Program Magang Nasional akan diperketat oleh Kementerian Ketenagakerjaan (Kemnaker) dalam bagian seleksi program dan verifikasi posisi magang yang diajukan oleh perusahaan agar peserta ditempatkan sesuai dengan jurusan yang ditempuh serta memastikan kebutuhan industri terpenuhi. Dengan penyesuaian ini, kemnaker berharap agar peluang lulusan memperoleh pekerjaan semakin luas.
Kemnaker Ubah Mekanisme Seleksi Magang Nasional
Kementerian Ketenagakerjaan akan memperketat proses seleksi Program Magang Nasional dengan memastikan peserta ditempatkan pada posisi yang sesuai dengan jurusan atau kompetensi yang dimiliki. Langkah tersebut dilakukan sebagai bagian dari upaya meningkatkan kualitas program sekaligus memperkuat keterkaitan antara pendidikan tinggi dan kebutuhan dunia kerja.

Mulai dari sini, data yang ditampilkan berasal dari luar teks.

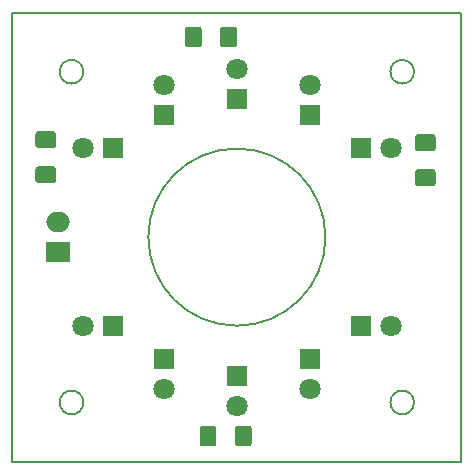
<source format=gbr>
%TF.GenerationSoftware,KiCad,Pcbnew,(5.0.0)*%
%TF.CreationDate,2020-05-10T15:15:54+01:00*%
%TF.ProjectId,anneau_led,616E6E6561755F6C65642E6B69636164,rev?*%
%TF.SameCoordinates,Original*%
%TF.FileFunction,Copper,L1,Top,Signal*%
%TF.FilePolarity,Positive*%
%FSLAX46Y46*%
G04 Gerber Fmt 4.6, Leading zero omitted, Abs format (unit mm)*
G04 Created by KiCad (PCBNEW (5.0.0)) date 05/10/20 15:15:54*
%MOMM*%
%LPD*%
G01*
G04 APERTURE LIST*
%ADD10C,0.200000*%
%ADD11C,0.100000*%
%ADD12C,1.425000*%
%ADD13O,2.000000X1.700000*%
%ADD14R,2.000000X1.700000*%
%ADD15R,1.800000X1.800000*%
%ADD16C,1.800000*%
G04 APERTURE END LIST*
D10*
X115000000Y-114000000D02*
G75*
G03X115000000Y-114000000I-1000000J0D01*
G01*
X87000000Y-114000000D02*
G75*
G03X87000000Y-114000000I-1000000J0D01*
G01*
X87000000Y-86000000D02*
G75*
G03X87000000Y-86000000I-1000000J0D01*
G01*
X115000000Y-86000000D02*
G75*
G03X115000000Y-86000000I-1000000J0D01*
G01*
X81000000Y-81000000D02*
X119000000Y-81000000D01*
X81000000Y-81000000D02*
X81000000Y-119000000D01*
X81000000Y-119000000D02*
X119000000Y-119000000D01*
X119000000Y-81000000D02*
X119000000Y-119000000D01*
X107500000Y-100000000D02*
G75*
G03X107500000Y-100000000I-7500000J0D01*
G01*
D11*
G36*
X99778504Y-82184204D02*
X99802773Y-82187804D01*
X99826571Y-82193765D01*
X99849671Y-82202030D01*
X99871849Y-82212520D01*
X99892893Y-82225133D01*
X99912598Y-82239747D01*
X99930777Y-82256223D01*
X99947253Y-82274402D01*
X99961867Y-82294107D01*
X99974480Y-82315151D01*
X99984970Y-82337329D01*
X99993235Y-82360429D01*
X99999196Y-82384227D01*
X100002796Y-82408496D01*
X100004000Y-82433000D01*
X100004000Y-83683000D01*
X100002796Y-83707504D01*
X99999196Y-83731773D01*
X99993235Y-83755571D01*
X99984970Y-83778671D01*
X99974480Y-83800849D01*
X99961867Y-83821893D01*
X99947253Y-83841598D01*
X99930777Y-83859777D01*
X99912598Y-83876253D01*
X99892893Y-83890867D01*
X99871849Y-83903480D01*
X99849671Y-83913970D01*
X99826571Y-83922235D01*
X99802773Y-83928196D01*
X99778504Y-83931796D01*
X99754000Y-83933000D01*
X98829000Y-83933000D01*
X98804496Y-83931796D01*
X98780227Y-83928196D01*
X98756429Y-83922235D01*
X98733329Y-83913970D01*
X98711151Y-83903480D01*
X98690107Y-83890867D01*
X98670402Y-83876253D01*
X98652223Y-83859777D01*
X98635747Y-83841598D01*
X98621133Y-83821893D01*
X98608520Y-83800849D01*
X98598030Y-83778671D01*
X98589765Y-83755571D01*
X98583804Y-83731773D01*
X98580204Y-83707504D01*
X98579000Y-83683000D01*
X98579000Y-82433000D01*
X98580204Y-82408496D01*
X98583804Y-82384227D01*
X98589765Y-82360429D01*
X98598030Y-82337329D01*
X98608520Y-82315151D01*
X98621133Y-82294107D01*
X98635747Y-82274402D01*
X98652223Y-82256223D01*
X98670402Y-82239747D01*
X98690107Y-82225133D01*
X98711151Y-82212520D01*
X98733329Y-82202030D01*
X98756429Y-82193765D01*
X98780227Y-82187804D01*
X98804496Y-82184204D01*
X98829000Y-82183000D01*
X99754000Y-82183000D01*
X99778504Y-82184204D01*
X99778504Y-82184204D01*
G37*
D12*
X99291500Y-83058000D03*
D11*
G36*
X96803504Y-82184204D02*
X96827773Y-82187804D01*
X96851571Y-82193765D01*
X96874671Y-82202030D01*
X96896849Y-82212520D01*
X96917893Y-82225133D01*
X96937598Y-82239747D01*
X96955777Y-82256223D01*
X96972253Y-82274402D01*
X96986867Y-82294107D01*
X96999480Y-82315151D01*
X97009970Y-82337329D01*
X97018235Y-82360429D01*
X97024196Y-82384227D01*
X97027796Y-82408496D01*
X97029000Y-82433000D01*
X97029000Y-83683000D01*
X97027796Y-83707504D01*
X97024196Y-83731773D01*
X97018235Y-83755571D01*
X97009970Y-83778671D01*
X96999480Y-83800849D01*
X96986867Y-83821893D01*
X96972253Y-83841598D01*
X96955777Y-83859777D01*
X96937598Y-83876253D01*
X96917893Y-83890867D01*
X96896849Y-83903480D01*
X96874671Y-83913970D01*
X96851571Y-83922235D01*
X96827773Y-83928196D01*
X96803504Y-83931796D01*
X96779000Y-83933000D01*
X95854000Y-83933000D01*
X95829496Y-83931796D01*
X95805227Y-83928196D01*
X95781429Y-83922235D01*
X95758329Y-83913970D01*
X95736151Y-83903480D01*
X95715107Y-83890867D01*
X95695402Y-83876253D01*
X95677223Y-83859777D01*
X95660747Y-83841598D01*
X95646133Y-83821893D01*
X95633520Y-83800849D01*
X95623030Y-83778671D01*
X95614765Y-83755571D01*
X95608804Y-83731773D01*
X95605204Y-83707504D01*
X95604000Y-83683000D01*
X95604000Y-82433000D01*
X95605204Y-82408496D01*
X95608804Y-82384227D01*
X95614765Y-82360429D01*
X95623030Y-82337329D01*
X95633520Y-82315151D01*
X95646133Y-82294107D01*
X95660747Y-82274402D01*
X95677223Y-82256223D01*
X95695402Y-82239747D01*
X95715107Y-82225133D01*
X95736151Y-82212520D01*
X95758329Y-82202030D01*
X95781429Y-82193765D01*
X95805227Y-82187804D01*
X95829496Y-82184204D01*
X95854000Y-82183000D01*
X96779000Y-82183000D01*
X96803504Y-82184204D01*
X96803504Y-82184204D01*
G37*
D12*
X96316500Y-83058000D03*
D11*
G36*
X98045504Y-115966204D02*
X98069773Y-115969804D01*
X98093571Y-115975765D01*
X98116671Y-115984030D01*
X98138849Y-115994520D01*
X98159893Y-116007133D01*
X98179598Y-116021747D01*
X98197777Y-116038223D01*
X98214253Y-116056402D01*
X98228867Y-116076107D01*
X98241480Y-116097151D01*
X98251970Y-116119329D01*
X98260235Y-116142429D01*
X98266196Y-116166227D01*
X98269796Y-116190496D01*
X98271000Y-116215000D01*
X98271000Y-117465000D01*
X98269796Y-117489504D01*
X98266196Y-117513773D01*
X98260235Y-117537571D01*
X98251970Y-117560671D01*
X98241480Y-117582849D01*
X98228867Y-117603893D01*
X98214253Y-117623598D01*
X98197777Y-117641777D01*
X98179598Y-117658253D01*
X98159893Y-117672867D01*
X98138849Y-117685480D01*
X98116671Y-117695970D01*
X98093571Y-117704235D01*
X98069773Y-117710196D01*
X98045504Y-117713796D01*
X98021000Y-117715000D01*
X97096000Y-117715000D01*
X97071496Y-117713796D01*
X97047227Y-117710196D01*
X97023429Y-117704235D01*
X97000329Y-117695970D01*
X96978151Y-117685480D01*
X96957107Y-117672867D01*
X96937402Y-117658253D01*
X96919223Y-117641777D01*
X96902747Y-117623598D01*
X96888133Y-117603893D01*
X96875520Y-117582849D01*
X96865030Y-117560671D01*
X96856765Y-117537571D01*
X96850804Y-117513773D01*
X96847204Y-117489504D01*
X96846000Y-117465000D01*
X96846000Y-116215000D01*
X96847204Y-116190496D01*
X96850804Y-116166227D01*
X96856765Y-116142429D01*
X96865030Y-116119329D01*
X96875520Y-116097151D01*
X96888133Y-116076107D01*
X96902747Y-116056402D01*
X96919223Y-116038223D01*
X96937402Y-116021747D01*
X96957107Y-116007133D01*
X96978151Y-115994520D01*
X97000329Y-115984030D01*
X97023429Y-115975765D01*
X97047227Y-115969804D01*
X97071496Y-115966204D01*
X97096000Y-115965000D01*
X98021000Y-115965000D01*
X98045504Y-115966204D01*
X98045504Y-115966204D01*
G37*
D12*
X97558500Y-116840000D03*
D11*
G36*
X101020504Y-115966204D02*
X101044773Y-115969804D01*
X101068571Y-115975765D01*
X101091671Y-115984030D01*
X101113849Y-115994520D01*
X101134893Y-116007133D01*
X101154598Y-116021747D01*
X101172777Y-116038223D01*
X101189253Y-116056402D01*
X101203867Y-116076107D01*
X101216480Y-116097151D01*
X101226970Y-116119329D01*
X101235235Y-116142429D01*
X101241196Y-116166227D01*
X101244796Y-116190496D01*
X101246000Y-116215000D01*
X101246000Y-117465000D01*
X101244796Y-117489504D01*
X101241196Y-117513773D01*
X101235235Y-117537571D01*
X101226970Y-117560671D01*
X101216480Y-117582849D01*
X101203867Y-117603893D01*
X101189253Y-117623598D01*
X101172777Y-117641777D01*
X101154598Y-117658253D01*
X101134893Y-117672867D01*
X101113849Y-117685480D01*
X101091671Y-117695970D01*
X101068571Y-117704235D01*
X101044773Y-117710196D01*
X101020504Y-117713796D01*
X100996000Y-117715000D01*
X100071000Y-117715000D01*
X100046496Y-117713796D01*
X100022227Y-117710196D01*
X99998429Y-117704235D01*
X99975329Y-117695970D01*
X99953151Y-117685480D01*
X99932107Y-117672867D01*
X99912402Y-117658253D01*
X99894223Y-117641777D01*
X99877747Y-117623598D01*
X99863133Y-117603893D01*
X99850520Y-117582849D01*
X99840030Y-117560671D01*
X99831765Y-117537571D01*
X99825804Y-117513773D01*
X99822204Y-117489504D01*
X99821000Y-117465000D01*
X99821000Y-116215000D01*
X99822204Y-116190496D01*
X99825804Y-116166227D01*
X99831765Y-116142429D01*
X99840030Y-116119329D01*
X99850520Y-116097151D01*
X99863133Y-116076107D01*
X99877747Y-116056402D01*
X99894223Y-116038223D01*
X99912402Y-116021747D01*
X99932107Y-116007133D01*
X99953151Y-115994520D01*
X99975329Y-115984030D01*
X99998429Y-115975765D01*
X100022227Y-115969804D01*
X100046496Y-115966204D01*
X100071000Y-115965000D01*
X100996000Y-115965000D01*
X101020504Y-115966204D01*
X101020504Y-115966204D01*
G37*
D12*
X100533500Y-116840000D03*
D11*
G36*
X84469504Y-91033204D02*
X84493773Y-91036804D01*
X84517571Y-91042765D01*
X84540671Y-91051030D01*
X84562849Y-91061520D01*
X84583893Y-91074133D01*
X84603598Y-91088747D01*
X84621777Y-91105223D01*
X84638253Y-91123402D01*
X84652867Y-91143107D01*
X84665480Y-91164151D01*
X84675970Y-91186329D01*
X84684235Y-91209429D01*
X84690196Y-91233227D01*
X84693796Y-91257496D01*
X84695000Y-91282000D01*
X84695000Y-92207000D01*
X84693796Y-92231504D01*
X84690196Y-92255773D01*
X84684235Y-92279571D01*
X84675970Y-92302671D01*
X84665480Y-92324849D01*
X84652867Y-92345893D01*
X84638253Y-92365598D01*
X84621777Y-92383777D01*
X84603598Y-92400253D01*
X84583893Y-92414867D01*
X84562849Y-92427480D01*
X84540671Y-92437970D01*
X84517571Y-92446235D01*
X84493773Y-92452196D01*
X84469504Y-92455796D01*
X84445000Y-92457000D01*
X83195000Y-92457000D01*
X83170496Y-92455796D01*
X83146227Y-92452196D01*
X83122429Y-92446235D01*
X83099329Y-92437970D01*
X83077151Y-92427480D01*
X83056107Y-92414867D01*
X83036402Y-92400253D01*
X83018223Y-92383777D01*
X83001747Y-92365598D01*
X82987133Y-92345893D01*
X82974520Y-92324849D01*
X82964030Y-92302671D01*
X82955765Y-92279571D01*
X82949804Y-92255773D01*
X82946204Y-92231504D01*
X82945000Y-92207000D01*
X82945000Y-91282000D01*
X82946204Y-91257496D01*
X82949804Y-91233227D01*
X82955765Y-91209429D01*
X82964030Y-91186329D01*
X82974520Y-91164151D01*
X82987133Y-91143107D01*
X83001747Y-91123402D01*
X83018223Y-91105223D01*
X83036402Y-91088747D01*
X83056107Y-91074133D01*
X83077151Y-91061520D01*
X83099329Y-91051030D01*
X83122429Y-91042765D01*
X83146227Y-91036804D01*
X83170496Y-91033204D01*
X83195000Y-91032000D01*
X84445000Y-91032000D01*
X84469504Y-91033204D01*
X84469504Y-91033204D01*
G37*
D12*
X83820000Y-91744500D03*
D11*
G36*
X84469504Y-94008204D02*
X84493773Y-94011804D01*
X84517571Y-94017765D01*
X84540671Y-94026030D01*
X84562849Y-94036520D01*
X84583893Y-94049133D01*
X84603598Y-94063747D01*
X84621777Y-94080223D01*
X84638253Y-94098402D01*
X84652867Y-94118107D01*
X84665480Y-94139151D01*
X84675970Y-94161329D01*
X84684235Y-94184429D01*
X84690196Y-94208227D01*
X84693796Y-94232496D01*
X84695000Y-94257000D01*
X84695000Y-95182000D01*
X84693796Y-95206504D01*
X84690196Y-95230773D01*
X84684235Y-95254571D01*
X84675970Y-95277671D01*
X84665480Y-95299849D01*
X84652867Y-95320893D01*
X84638253Y-95340598D01*
X84621777Y-95358777D01*
X84603598Y-95375253D01*
X84583893Y-95389867D01*
X84562849Y-95402480D01*
X84540671Y-95412970D01*
X84517571Y-95421235D01*
X84493773Y-95427196D01*
X84469504Y-95430796D01*
X84445000Y-95432000D01*
X83195000Y-95432000D01*
X83170496Y-95430796D01*
X83146227Y-95427196D01*
X83122429Y-95421235D01*
X83099329Y-95412970D01*
X83077151Y-95402480D01*
X83056107Y-95389867D01*
X83036402Y-95375253D01*
X83018223Y-95358777D01*
X83001747Y-95340598D01*
X82987133Y-95320893D01*
X82974520Y-95299849D01*
X82964030Y-95277671D01*
X82955765Y-95254571D01*
X82949804Y-95230773D01*
X82946204Y-95206504D01*
X82945000Y-95182000D01*
X82945000Y-94257000D01*
X82946204Y-94232496D01*
X82949804Y-94208227D01*
X82955765Y-94184429D01*
X82964030Y-94161329D01*
X82974520Y-94139151D01*
X82987133Y-94118107D01*
X83001747Y-94098402D01*
X83018223Y-94080223D01*
X83036402Y-94063747D01*
X83056107Y-94049133D01*
X83077151Y-94036520D01*
X83099329Y-94026030D01*
X83122429Y-94017765D01*
X83146227Y-94011804D01*
X83170496Y-94008204D01*
X83195000Y-94007000D01*
X84445000Y-94007000D01*
X84469504Y-94008204D01*
X84469504Y-94008204D01*
G37*
D12*
X83820000Y-94719500D03*
D11*
G36*
X116600504Y-94262204D02*
X116624773Y-94265804D01*
X116648571Y-94271765D01*
X116671671Y-94280030D01*
X116693849Y-94290520D01*
X116714893Y-94303133D01*
X116734598Y-94317747D01*
X116752777Y-94334223D01*
X116769253Y-94352402D01*
X116783867Y-94372107D01*
X116796480Y-94393151D01*
X116806970Y-94415329D01*
X116815235Y-94438429D01*
X116821196Y-94462227D01*
X116824796Y-94486496D01*
X116826000Y-94511000D01*
X116826000Y-95436000D01*
X116824796Y-95460504D01*
X116821196Y-95484773D01*
X116815235Y-95508571D01*
X116806970Y-95531671D01*
X116796480Y-95553849D01*
X116783867Y-95574893D01*
X116769253Y-95594598D01*
X116752777Y-95612777D01*
X116734598Y-95629253D01*
X116714893Y-95643867D01*
X116693849Y-95656480D01*
X116671671Y-95666970D01*
X116648571Y-95675235D01*
X116624773Y-95681196D01*
X116600504Y-95684796D01*
X116576000Y-95686000D01*
X115326000Y-95686000D01*
X115301496Y-95684796D01*
X115277227Y-95681196D01*
X115253429Y-95675235D01*
X115230329Y-95666970D01*
X115208151Y-95656480D01*
X115187107Y-95643867D01*
X115167402Y-95629253D01*
X115149223Y-95612777D01*
X115132747Y-95594598D01*
X115118133Y-95574893D01*
X115105520Y-95553849D01*
X115095030Y-95531671D01*
X115086765Y-95508571D01*
X115080804Y-95484773D01*
X115077204Y-95460504D01*
X115076000Y-95436000D01*
X115076000Y-94511000D01*
X115077204Y-94486496D01*
X115080804Y-94462227D01*
X115086765Y-94438429D01*
X115095030Y-94415329D01*
X115105520Y-94393151D01*
X115118133Y-94372107D01*
X115132747Y-94352402D01*
X115149223Y-94334223D01*
X115167402Y-94317747D01*
X115187107Y-94303133D01*
X115208151Y-94290520D01*
X115230329Y-94280030D01*
X115253429Y-94271765D01*
X115277227Y-94265804D01*
X115301496Y-94262204D01*
X115326000Y-94261000D01*
X116576000Y-94261000D01*
X116600504Y-94262204D01*
X116600504Y-94262204D01*
G37*
D12*
X115951000Y-94973500D03*
D11*
G36*
X116600504Y-91287204D02*
X116624773Y-91290804D01*
X116648571Y-91296765D01*
X116671671Y-91305030D01*
X116693849Y-91315520D01*
X116714893Y-91328133D01*
X116734598Y-91342747D01*
X116752777Y-91359223D01*
X116769253Y-91377402D01*
X116783867Y-91397107D01*
X116796480Y-91418151D01*
X116806970Y-91440329D01*
X116815235Y-91463429D01*
X116821196Y-91487227D01*
X116824796Y-91511496D01*
X116826000Y-91536000D01*
X116826000Y-92461000D01*
X116824796Y-92485504D01*
X116821196Y-92509773D01*
X116815235Y-92533571D01*
X116806970Y-92556671D01*
X116796480Y-92578849D01*
X116783867Y-92599893D01*
X116769253Y-92619598D01*
X116752777Y-92637777D01*
X116734598Y-92654253D01*
X116714893Y-92668867D01*
X116693849Y-92681480D01*
X116671671Y-92691970D01*
X116648571Y-92700235D01*
X116624773Y-92706196D01*
X116600504Y-92709796D01*
X116576000Y-92711000D01*
X115326000Y-92711000D01*
X115301496Y-92709796D01*
X115277227Y-92706196D01*
X115253429Y-92700235D01*
X115230329Y-92691970D01*
X115208151Y-92681480D01*
X115187107Y-92668867D01*
X115167402Y-92654253D01*
X115149223Y-92637777D01*
X115132747Y-92619598D01*
X115118133Y-92599893D01*
X115105520Y-92578849D01*
X115095030Y-92556671D01*
X115086765Y-92533571D01*
X115080804Y-92509773D01*
X115077204Y-92485504D01*
X115076000Y-92461000D01*
X115076000Y-91536000D01*
X115077204Y-91511496D01*
X115080804Y-91487227D01*
X115086765Y-91463429D01*
X115095030Y-91440329D01*
X115105520Y-91418151D01*
X115118133Y-91397107D01*
X115132747Y-91377402D01*
X115149223Y-91359223D01*
X115167402Y-91342747D01*
X115187107Y-91328133D01*
X115208151Y-91315520D01*
X115230329Y-91305030D01*
X115253429Y-91296765D01*
X115277227Y-91290804D01*
X115301496Y-91287204D01*
X115326000Y-91286000D01*
X116576000Y-91286000D01*
X116600504Y-91287204D01*
X116600504Y-91287204D01*
G37*
D12*
X115951000Y-91998500D03*
D13*
X84836000Y-98719000D03*
D14*
X84836000Y-101219000D03*
D15*
X110500000Y-92450000D03*
D16*
X113040000Y-92450000D03*
X106170000Y-87120000D03*
D15*
X106170000Y-89660000D03*
X93830000Y-89660000D03*
D16*
X93830000Y-87120000D03*
X86960000Y-92450000D03*
D15*
X89500000Y-92450000D03*
X89500000Y-107550000D03*
D16*
X86960000Y-107550000D03*
X93830000Y-112880000D03*
D15*
X93830000Y-110340000D03*
X100000000Y-111730000D03*
D16*
X100000000Y-114270000D03*
X106170000Y-112880000D03*
D15*
X106170000Y-110340000D03*
X110500000Y-107550000D03*
D16*
X113040000Y-107550000D03*
D15*
X100000000Y-88270000D03*
D16*
X100000000Y-85730000D03*
M02*

</source>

Menteri Ketenagakerjaan Yassierli mengatakan pengalaman magang akan lebih optimal apabila peserta menjalankan pekerjaan yang relevan dengan latar belakang pendidikannya. Dengan demikian, keterampilan yang diperoleh selama magang diharapkan dapat menjadi bekal saat memasuki pasar kerja.
Posisi Magang Disesuaikan dengan Kompetensi
Dalam mekanisme baru tersebut, perusahaan mitra tidak lagi bebas mengajukan kebutuhan peserta tanpa proses evaluasi. Kemnaker akan melakukan verifikasi terhadap posisi magang yang diajukan agar sesuai dengan kompetensi lulusan yang direkrut.
Selain itu, proses seleksi terhadap perusahaan penyelenggara juga diperketat. Pemerintah ingin memastikan setiap mitra mampu memberikan pembelajaran, pendampingan, dan pengalaman kerja yang relevan bagi peserta selama menjalani program magang.
Tingkatkan Peluang Lulusan Masuk Dunia Kerja
Kemnaker menilai penempatan yang sesuai dengan bidang studi akan meningkatkan kesiapan lulusan menghadapi kebutuhan industri. Pengalaman kerja yang relevan juga diharapkan memperbesar peluang peserta memperoleh pekerjaan tetap setelah menyelesaikan masa magang.
Program Magang Nasional 2026 sendiri menargetkan 150.000 peserta dan dilaksanakan dalam beberapa gelombang. Pendaftaran dilakukan melalui platform MagangHub, dengan proses seleksi yang melibatkan perusahaan penyelenggara setelah tahapan administrasi selesai.
Tata Kelola Program Terus Diperkuat
Selain memperketat seleksi peserta, Kemnaker juga melakukan penguatan tata kelola Program Magang Nasional. Upaya tersebut mencakup penyusunan kurikulum berbasis kebutuhan industri, peningkatan kualitas mentor, pengawasan terhadap penyelenggara, serta integrasi dengan sistem sertifikasi kompetensi agar lulusan memperoleh pengakuan keterampilan secara nasional.
Pemerintah berharap langkah tersebut dapat menghasilkan program magang yang lebih efektif dalam menjembatani lulusan perguruan tinggi dengan dunia usaha dan dunia industri, sekaligus membantu menyiapkan tenaga kerja yang memiliki kompetensi sesuai kebutuhan pasar.